DM Haight

Pirates! We’ve come to know them as the kooky folksy dudes who run the ship (literally) in just about every Johnny Depp movie that has come out since 2003. So we comes to expect their drunken, greed driven, libido spiking thirst for wealth. Material wealth at that. But in the modern era there are still pirates, though resigned strictly to the Caribbean they are not. Today we still find pirates patrolling the African coastline, and they still commandeer ships. That’s what happened in 2009 with the Maersk Alabama hijacking, and that’s the story told in Academy Nominee Captain Philips: the adaptation of the real life events of a pirate incident on Captain Richard Philips’ ship.

When we see in Captain Philips is an incredibly down to Earth retelling of the events. Tom Hanks, being the classy stud that he is, playing the title role, pulls into the port, anxious to get the trip over with, ready to be home and with his family once again. On the flipside we see Barkhad Abdi, playing the role of pirate leader Abduwali Muse, who is personally ready to eat any scrap of food that comes his way, and prove his worth as an asset to his tribe. These are polar opposite backgrounds, motives, gains, losses, and yet they both carry with them an emotional reality that can get swept away in low tide if the director and actors aren’t careful. Paul Greengrass does an outstanding job of keeping the characters as real as real gets, and ensuring that we don’t see your average hijacking flick, complete with foreign faces, accents, and religious and/or moralistic implications. The best part about this venture is that we know the best outcome the Pirates means food for Muse and his tribe–keeping a sincerity and non-negotiable determination that doesn’t have to be questioned by anyone in the audience. It’s simple survival.
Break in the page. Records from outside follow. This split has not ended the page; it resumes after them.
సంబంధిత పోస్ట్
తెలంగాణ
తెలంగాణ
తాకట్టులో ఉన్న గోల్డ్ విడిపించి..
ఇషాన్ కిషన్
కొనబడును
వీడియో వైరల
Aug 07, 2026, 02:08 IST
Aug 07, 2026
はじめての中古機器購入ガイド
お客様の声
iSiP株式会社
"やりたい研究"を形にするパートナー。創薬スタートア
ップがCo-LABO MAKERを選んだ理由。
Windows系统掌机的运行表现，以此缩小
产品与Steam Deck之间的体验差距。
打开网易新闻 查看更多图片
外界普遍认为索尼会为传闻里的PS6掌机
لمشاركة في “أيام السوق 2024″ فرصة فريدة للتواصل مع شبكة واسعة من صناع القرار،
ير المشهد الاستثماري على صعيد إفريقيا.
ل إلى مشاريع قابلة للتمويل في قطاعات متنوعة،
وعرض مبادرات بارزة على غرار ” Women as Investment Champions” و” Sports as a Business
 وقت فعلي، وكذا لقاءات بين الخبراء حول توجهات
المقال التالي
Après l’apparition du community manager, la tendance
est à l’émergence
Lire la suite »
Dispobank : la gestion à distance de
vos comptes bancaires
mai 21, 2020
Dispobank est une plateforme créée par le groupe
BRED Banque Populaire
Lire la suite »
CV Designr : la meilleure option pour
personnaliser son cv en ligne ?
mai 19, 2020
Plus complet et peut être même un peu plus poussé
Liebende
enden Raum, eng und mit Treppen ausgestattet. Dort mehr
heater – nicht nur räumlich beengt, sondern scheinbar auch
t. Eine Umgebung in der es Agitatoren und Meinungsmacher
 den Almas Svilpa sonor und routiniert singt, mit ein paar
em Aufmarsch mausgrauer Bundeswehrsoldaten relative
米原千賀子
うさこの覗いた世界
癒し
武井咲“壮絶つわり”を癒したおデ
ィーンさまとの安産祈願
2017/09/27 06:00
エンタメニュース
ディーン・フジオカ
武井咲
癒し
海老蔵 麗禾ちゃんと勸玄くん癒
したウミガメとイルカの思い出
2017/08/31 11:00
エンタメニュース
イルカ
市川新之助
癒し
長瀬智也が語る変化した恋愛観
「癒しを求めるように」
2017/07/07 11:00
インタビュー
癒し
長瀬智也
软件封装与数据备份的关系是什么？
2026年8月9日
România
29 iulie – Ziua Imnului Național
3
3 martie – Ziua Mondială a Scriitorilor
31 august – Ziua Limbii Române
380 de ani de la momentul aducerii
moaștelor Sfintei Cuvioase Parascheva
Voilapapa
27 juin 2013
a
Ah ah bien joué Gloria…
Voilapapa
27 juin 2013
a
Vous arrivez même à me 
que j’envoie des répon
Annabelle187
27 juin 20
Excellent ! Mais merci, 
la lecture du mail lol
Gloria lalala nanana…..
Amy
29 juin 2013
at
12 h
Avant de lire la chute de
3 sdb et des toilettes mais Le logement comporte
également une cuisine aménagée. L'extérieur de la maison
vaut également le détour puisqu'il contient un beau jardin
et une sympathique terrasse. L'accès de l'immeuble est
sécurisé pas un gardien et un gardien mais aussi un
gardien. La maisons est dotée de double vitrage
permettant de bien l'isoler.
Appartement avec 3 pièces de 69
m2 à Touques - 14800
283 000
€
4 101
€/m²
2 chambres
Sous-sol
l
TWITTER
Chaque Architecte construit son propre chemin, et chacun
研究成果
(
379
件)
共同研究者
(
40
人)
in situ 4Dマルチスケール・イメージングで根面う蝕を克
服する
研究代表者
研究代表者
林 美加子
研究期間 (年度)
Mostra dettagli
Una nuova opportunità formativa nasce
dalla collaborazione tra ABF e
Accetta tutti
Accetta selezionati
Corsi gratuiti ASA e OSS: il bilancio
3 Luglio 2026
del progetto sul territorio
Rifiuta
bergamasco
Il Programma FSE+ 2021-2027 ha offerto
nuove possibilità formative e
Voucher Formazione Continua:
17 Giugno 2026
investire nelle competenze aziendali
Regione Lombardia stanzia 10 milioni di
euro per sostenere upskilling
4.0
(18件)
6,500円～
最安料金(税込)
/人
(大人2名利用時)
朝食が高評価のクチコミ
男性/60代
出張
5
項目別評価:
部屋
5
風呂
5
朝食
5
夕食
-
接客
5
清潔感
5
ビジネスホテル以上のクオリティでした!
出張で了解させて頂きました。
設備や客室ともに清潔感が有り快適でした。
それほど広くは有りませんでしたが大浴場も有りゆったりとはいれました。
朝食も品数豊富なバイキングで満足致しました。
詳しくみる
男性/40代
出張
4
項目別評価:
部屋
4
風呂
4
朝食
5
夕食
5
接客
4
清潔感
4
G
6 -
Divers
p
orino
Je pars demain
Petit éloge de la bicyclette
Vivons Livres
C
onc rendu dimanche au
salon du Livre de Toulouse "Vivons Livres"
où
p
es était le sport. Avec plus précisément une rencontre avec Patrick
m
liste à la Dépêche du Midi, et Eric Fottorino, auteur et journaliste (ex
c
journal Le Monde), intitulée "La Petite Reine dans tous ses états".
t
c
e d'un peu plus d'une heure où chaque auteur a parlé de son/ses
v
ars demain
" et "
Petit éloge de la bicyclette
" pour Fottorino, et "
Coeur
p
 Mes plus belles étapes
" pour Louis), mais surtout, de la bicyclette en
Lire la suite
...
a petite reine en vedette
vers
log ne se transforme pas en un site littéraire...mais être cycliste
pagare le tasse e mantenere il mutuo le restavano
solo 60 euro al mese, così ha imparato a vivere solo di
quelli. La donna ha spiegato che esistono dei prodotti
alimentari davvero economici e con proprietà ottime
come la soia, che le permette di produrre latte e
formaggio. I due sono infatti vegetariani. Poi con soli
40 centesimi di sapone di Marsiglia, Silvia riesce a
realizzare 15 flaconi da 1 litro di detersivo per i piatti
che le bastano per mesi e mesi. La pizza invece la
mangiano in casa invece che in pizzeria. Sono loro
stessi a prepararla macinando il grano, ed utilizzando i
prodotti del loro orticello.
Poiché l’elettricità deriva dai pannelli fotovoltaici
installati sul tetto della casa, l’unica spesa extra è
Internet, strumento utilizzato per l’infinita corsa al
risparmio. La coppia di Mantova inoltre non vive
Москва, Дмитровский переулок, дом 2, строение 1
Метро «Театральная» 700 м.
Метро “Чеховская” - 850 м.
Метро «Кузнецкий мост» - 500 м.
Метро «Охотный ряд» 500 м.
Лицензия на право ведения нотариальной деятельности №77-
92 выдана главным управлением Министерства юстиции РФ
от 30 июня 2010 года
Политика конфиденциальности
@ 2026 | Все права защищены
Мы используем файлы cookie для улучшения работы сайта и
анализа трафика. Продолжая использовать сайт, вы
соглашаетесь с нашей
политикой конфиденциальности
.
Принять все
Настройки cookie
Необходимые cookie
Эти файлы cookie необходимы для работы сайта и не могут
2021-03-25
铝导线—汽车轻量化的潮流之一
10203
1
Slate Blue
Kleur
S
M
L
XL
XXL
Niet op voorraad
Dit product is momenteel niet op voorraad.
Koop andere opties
Abdi has the standout role of a life time, and what he does with it actually does a lot to carry the film along. He’s insistent, oddly charismatic, and not unwilling to resort to violence–everything a great leader needs. But the film he is in does suffer from a clichéd over-violent, idiotic, muscle-head who screws everything up for the pirates. There’s always one, and Captain Philips is no exception. Did it happen to be that way in real life? I don’t know. I haven’t personally read the book about the events, and I did not follow it religiously like others did while it was taking place. I do know that there is always one guy with a short fuse, and Captain Philips has one guy with that short fuse.

Greengrass, however, does pull out a very believable film. After his work with the Bourne series it’s remarkable that he’s been able to bring that same suspense and energy to a completely different genre. Captain Philips is not your run of the mill suspense/thriller/boat type film. It happens to fall into the melodrama genre, but it’s filmed like a thriller. The suspense we get from the expert photography, courtesy one Barry Ackroyd (Hurt locker), and from the editing of Christopher Rouse (Bourne Ultimatum), helps along a story that could easily get left up to a few unknown actors and Tom Hanks, which might not be terrible, but would be far less enjoyable.